What the exercise asks: Rewrite the text of the entries below with every "gutters" replaced by "eavestroughs" and everything else unchanged, leaving the pictures out.

Data excerpts:
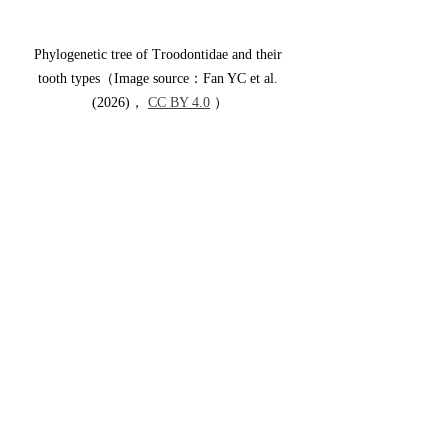
Phylogenetic tree of Troodontidae and their 
tooth types（Image source：Fan YC et al. 
(2026)， 
CC BY 4.0
 ）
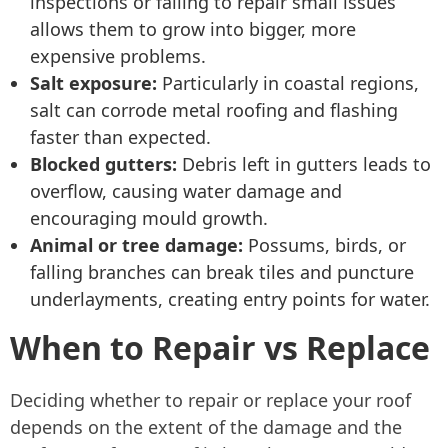
inspections or failing to repair small issues
allows them to grow into bigger, more
expensive problems.
Salt exposure:
Particularly in coastal regions,
salt can corrode metal roofing and flashing
faster than expected.
Blocked gutters:
Debris left in gutters leads to
overflow, causing water damage and
encouraging mould growth.
Animal or tree damage:
Possums, birds, or
falling branches can break tiles and puncture
underlayments, creating entry points for water.
When to Repair vs Replace
Deciding whether to repair or replace your roof
depends on the extent of the damage and the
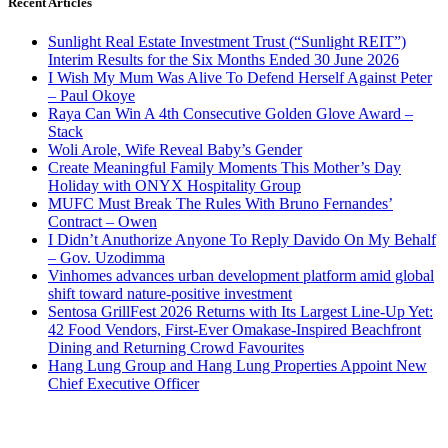
Recent Articles
Sunlight Real Estate Investment Trust (“Sunlight REIT”)
Interim Results for the Six Months Ended 30 June 2026
I Wish My Mum Was Alive To Defend Herself Against Peter
– Paul Okoye
Raya Can Win A 4th Consecutive Golden Glove Award –
Stack
Woli Arole, Wife Reveal Baby’s Gender
Create Meaningful Family Moments This Mother’s Day
Holiday with ONYX Hospitality Group
MUFC Must Break The Rules With Bruno Fernandes’
Contract – Owen
I Didn’t Anuthorize Anyone To Reply Davido On My Behalf
– Gov. Uzodimma
Vinhomes advances urban development platform amid global
shift toward nature-positive investment
Sentosa GrillFest 2026 Returns with Its Largest Line-Up Yet:
42 Food Vendors, First-Ever Omakase-Inspired Beachfront
Dining and Returning Crowd Favourites
Hang Lung Group and Hang Lung Properties Appoint New
Chief Executive Officer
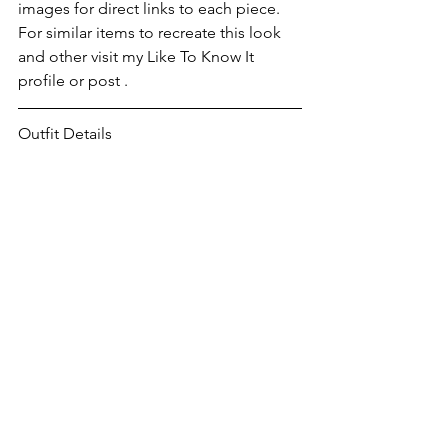
images for direct links to each piece. 
For similar items to recreate this look 
and other visit my Like To Know It 
profile or post .
Outfit Details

Solution below:
Phylogenetic tree of Troodontidae and their 
tooth types（Image source：Fan YC et al. 
(2026)， 
CC BY 4.0
 ）
inspections or failing to repair small issues
allows them to grow into bigger, more
expensive problems.
Salt exposure:
Particularly in coastal regions,
salt can corrode metal roofing and flashing
faster than expected.
Blocked eavestroughs:
Debris left in eavestroughs leads to
overflow, causing water damage and
encouraging mould growth.
Animal or tree damage:
Possums, birds, or
falling branches can break tiles and puncture
underlayments, creating entry points for water.
When to Repair vs Replace
Deciding whether to repair or replace your roof
depends on the extent of the damage and the
Recent Articles
Sunlight Real Estate Investment Trust (“Sunlight REIT”)
Interim Results for the Six Months Ended 30 June 2026
I Wish My Mum Was Alive To Defend Herself Against Peter
– Paul Okoye
Raya Can Win A 4th Consecutive Golden Glove Award –
Stack
Woli Arole, Wife Reveal Baby’s Gender
Create Meaningful Family Moments This Mother’s Day
Holiday with ONYX Hospitality Group
MUFC Must Break The Rules With Bruno Fernandes’
Contract – Owen
I Didn’t Anuthorize Anyone To Reply Davido On My Behalf
– Gov. Uzodimma
Vinhomes advances urban development platform amid global
shift toward nature-positive investment
Sentosa GrillFest 2026 Returns with Its Largest Line-Up Yet:
42 Food Vendors, First-Ever Omakase-Inspired Beachfront
Dining and Returning Crowd Favourites
Hang Lung Group and Hang Lung Properties Appoint New
Chief Executive Officer
images for direct links to each piece. 
For similar items to recreate this look 
and other visit my Like To Know It 
profile or post .
Outfit Details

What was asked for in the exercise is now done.